**Task directions:**
Can you write out the data word for word, beginning at its first line and stopping after the line that contains "Wskaźniki rynku pracy w ostatnim czasi"?

**Supplied material:**
+ + + + + + +

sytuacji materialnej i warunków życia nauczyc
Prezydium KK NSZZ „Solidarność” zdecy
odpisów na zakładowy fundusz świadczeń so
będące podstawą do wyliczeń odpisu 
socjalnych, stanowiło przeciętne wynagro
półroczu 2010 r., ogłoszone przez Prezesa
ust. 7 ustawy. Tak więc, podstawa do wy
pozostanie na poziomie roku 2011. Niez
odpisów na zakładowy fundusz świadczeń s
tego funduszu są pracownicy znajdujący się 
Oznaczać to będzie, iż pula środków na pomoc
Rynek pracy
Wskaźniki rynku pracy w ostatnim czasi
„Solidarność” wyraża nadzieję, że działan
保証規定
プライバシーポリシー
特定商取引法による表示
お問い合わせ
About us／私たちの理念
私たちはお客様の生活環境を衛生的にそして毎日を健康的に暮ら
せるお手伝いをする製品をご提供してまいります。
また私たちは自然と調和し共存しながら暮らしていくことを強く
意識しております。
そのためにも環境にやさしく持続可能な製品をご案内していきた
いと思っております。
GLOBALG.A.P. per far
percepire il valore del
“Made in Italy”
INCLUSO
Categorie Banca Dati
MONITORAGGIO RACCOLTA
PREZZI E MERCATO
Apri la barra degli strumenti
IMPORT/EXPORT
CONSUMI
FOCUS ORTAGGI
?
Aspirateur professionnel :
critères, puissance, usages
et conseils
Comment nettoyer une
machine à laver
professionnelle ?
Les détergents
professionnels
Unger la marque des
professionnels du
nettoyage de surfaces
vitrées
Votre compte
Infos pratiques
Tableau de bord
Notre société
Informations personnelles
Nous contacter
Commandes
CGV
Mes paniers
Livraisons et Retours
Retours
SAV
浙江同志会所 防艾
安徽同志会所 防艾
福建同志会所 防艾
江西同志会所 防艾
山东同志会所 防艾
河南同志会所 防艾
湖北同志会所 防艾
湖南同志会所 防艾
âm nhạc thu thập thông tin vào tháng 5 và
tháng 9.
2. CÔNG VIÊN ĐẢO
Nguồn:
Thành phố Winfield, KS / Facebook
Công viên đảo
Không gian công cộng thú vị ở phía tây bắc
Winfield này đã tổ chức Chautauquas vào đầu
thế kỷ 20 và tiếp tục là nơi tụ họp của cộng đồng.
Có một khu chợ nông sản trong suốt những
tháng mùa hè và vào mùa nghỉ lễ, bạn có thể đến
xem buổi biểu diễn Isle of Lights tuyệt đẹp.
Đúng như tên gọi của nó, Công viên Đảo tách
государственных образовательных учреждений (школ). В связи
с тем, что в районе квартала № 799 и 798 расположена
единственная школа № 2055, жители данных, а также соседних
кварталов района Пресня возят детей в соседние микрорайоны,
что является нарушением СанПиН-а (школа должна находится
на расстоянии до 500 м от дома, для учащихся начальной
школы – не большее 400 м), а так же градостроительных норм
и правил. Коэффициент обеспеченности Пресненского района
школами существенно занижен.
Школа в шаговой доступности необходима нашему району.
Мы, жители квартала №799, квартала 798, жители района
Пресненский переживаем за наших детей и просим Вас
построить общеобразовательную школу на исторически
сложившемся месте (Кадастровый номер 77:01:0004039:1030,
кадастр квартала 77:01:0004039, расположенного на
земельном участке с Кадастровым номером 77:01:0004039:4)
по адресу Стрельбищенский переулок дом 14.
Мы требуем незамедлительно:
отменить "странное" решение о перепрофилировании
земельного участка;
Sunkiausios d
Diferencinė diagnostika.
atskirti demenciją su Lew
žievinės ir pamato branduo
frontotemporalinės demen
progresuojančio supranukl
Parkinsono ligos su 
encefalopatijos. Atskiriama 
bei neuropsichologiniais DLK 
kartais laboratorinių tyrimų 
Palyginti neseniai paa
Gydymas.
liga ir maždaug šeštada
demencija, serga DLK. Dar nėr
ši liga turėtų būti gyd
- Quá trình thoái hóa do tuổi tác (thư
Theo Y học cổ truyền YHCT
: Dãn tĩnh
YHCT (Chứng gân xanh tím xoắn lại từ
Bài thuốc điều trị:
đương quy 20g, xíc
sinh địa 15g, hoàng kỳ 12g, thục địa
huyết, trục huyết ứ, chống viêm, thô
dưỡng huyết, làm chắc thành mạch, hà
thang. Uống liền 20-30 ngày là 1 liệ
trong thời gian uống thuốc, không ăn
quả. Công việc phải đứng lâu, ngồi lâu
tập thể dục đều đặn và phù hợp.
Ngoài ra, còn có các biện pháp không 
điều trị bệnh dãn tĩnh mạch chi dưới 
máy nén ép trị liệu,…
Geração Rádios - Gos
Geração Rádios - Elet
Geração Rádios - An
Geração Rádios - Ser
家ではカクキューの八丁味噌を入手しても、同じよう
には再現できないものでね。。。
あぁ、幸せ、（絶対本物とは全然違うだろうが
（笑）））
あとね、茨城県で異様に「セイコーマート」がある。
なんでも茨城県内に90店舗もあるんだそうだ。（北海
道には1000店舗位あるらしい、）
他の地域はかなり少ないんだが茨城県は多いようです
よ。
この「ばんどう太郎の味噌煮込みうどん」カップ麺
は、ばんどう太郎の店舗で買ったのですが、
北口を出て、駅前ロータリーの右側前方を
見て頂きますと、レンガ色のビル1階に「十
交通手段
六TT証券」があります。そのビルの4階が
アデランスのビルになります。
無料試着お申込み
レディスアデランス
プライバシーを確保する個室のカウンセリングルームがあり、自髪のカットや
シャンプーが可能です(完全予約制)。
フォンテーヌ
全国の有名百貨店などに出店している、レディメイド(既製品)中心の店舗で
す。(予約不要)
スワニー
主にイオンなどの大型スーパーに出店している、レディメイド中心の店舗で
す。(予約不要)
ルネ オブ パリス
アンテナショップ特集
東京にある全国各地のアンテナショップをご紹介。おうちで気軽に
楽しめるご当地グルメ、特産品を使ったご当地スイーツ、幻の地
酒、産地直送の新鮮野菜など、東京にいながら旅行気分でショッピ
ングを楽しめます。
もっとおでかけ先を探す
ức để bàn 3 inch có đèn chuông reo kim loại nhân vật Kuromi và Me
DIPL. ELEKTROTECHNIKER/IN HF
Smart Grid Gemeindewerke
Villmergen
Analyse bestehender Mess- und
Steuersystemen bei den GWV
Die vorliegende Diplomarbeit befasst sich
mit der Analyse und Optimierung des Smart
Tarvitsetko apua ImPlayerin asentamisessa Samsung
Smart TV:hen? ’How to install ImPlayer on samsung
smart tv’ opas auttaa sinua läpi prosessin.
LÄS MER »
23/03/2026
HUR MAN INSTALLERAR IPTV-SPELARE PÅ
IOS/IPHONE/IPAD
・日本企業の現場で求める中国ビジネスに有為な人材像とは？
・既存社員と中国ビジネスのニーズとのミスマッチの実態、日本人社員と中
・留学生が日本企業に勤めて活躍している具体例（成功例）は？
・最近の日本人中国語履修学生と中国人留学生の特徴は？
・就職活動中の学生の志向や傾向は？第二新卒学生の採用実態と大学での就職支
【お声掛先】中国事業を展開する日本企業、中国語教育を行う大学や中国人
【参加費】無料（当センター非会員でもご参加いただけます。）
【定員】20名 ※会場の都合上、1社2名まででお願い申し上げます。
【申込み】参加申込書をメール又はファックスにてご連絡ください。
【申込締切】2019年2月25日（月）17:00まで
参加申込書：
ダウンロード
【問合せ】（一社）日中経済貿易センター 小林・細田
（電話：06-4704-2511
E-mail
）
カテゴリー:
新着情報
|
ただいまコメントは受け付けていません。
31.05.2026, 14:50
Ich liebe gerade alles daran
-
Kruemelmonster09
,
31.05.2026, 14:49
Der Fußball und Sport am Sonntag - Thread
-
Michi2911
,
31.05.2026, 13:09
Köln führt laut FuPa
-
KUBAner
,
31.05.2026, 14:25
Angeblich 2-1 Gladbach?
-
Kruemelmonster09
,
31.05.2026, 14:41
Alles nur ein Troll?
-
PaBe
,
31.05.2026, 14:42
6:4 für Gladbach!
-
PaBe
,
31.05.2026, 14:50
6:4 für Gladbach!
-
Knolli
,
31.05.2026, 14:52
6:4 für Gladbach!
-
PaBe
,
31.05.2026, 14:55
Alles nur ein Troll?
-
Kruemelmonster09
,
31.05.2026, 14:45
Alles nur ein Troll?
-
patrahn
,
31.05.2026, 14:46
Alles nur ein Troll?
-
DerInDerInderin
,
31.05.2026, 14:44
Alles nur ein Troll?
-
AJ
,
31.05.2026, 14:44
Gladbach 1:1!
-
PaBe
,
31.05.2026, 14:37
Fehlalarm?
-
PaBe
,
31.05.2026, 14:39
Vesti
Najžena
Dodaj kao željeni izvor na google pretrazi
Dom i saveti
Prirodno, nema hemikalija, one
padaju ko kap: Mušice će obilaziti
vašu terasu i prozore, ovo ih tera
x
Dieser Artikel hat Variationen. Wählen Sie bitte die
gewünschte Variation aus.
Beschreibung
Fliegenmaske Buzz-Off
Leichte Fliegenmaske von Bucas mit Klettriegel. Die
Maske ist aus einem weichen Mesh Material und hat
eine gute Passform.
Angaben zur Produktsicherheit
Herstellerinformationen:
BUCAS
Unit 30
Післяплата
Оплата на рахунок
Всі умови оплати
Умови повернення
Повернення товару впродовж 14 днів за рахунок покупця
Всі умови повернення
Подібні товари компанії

+ + + + + + +

**The answer:**
sytuacji materialnej i warunków życia nauczyc
Prezydium KK NSZZ „Solidarność” zdecy
odpisów na zakładowy fundusz świadczeń so
będące podstawą do wyliczeń odpisu 
socjalnych, stanowiło przeciętne wynagro
półroczu 2010 r., ogłoszone przez Prezesa
ust. 7 ustawy. Tak więc, podstawa do wy
pozostanie na poziomie roku 2011. Niez
odpisów na zakładowy fundusz świadczeń s
tego funduszu są pracownicy znajdujący się 
Oznaczać to będzie, iż pula środków na pomoc
Rynek pracy
Wskaźniki rynku pracy w ostatnim czasi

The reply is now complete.